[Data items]
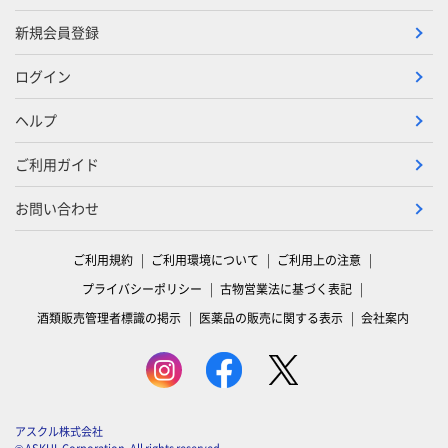
新規会員登録
ログイン
ヘルプ
ご利用ガイド
お問い合わせ
ご利用規約
ご利用環境について
ご利用上の注意
プライバシーポリシー
古物営業法に基づく表記
酒類販売管理者標識の掲示
医薬品の販売に関する表示
会社案内
アスクル株式会社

Exercise requirements =
Give every record again word for word, pictures excluded.

Exercise answer =
新規会員登録
ログイン
ヘルプ
ご利用ガイド
お問い合わせ
ご利用規約
ご利用環境について
ご利用上の注意
プライバシーポリシー
古物営業法に基づく表記
酒類販売管理者標識の掲示
医薬品の販売に関する表示
会社案内
アスクル株式会社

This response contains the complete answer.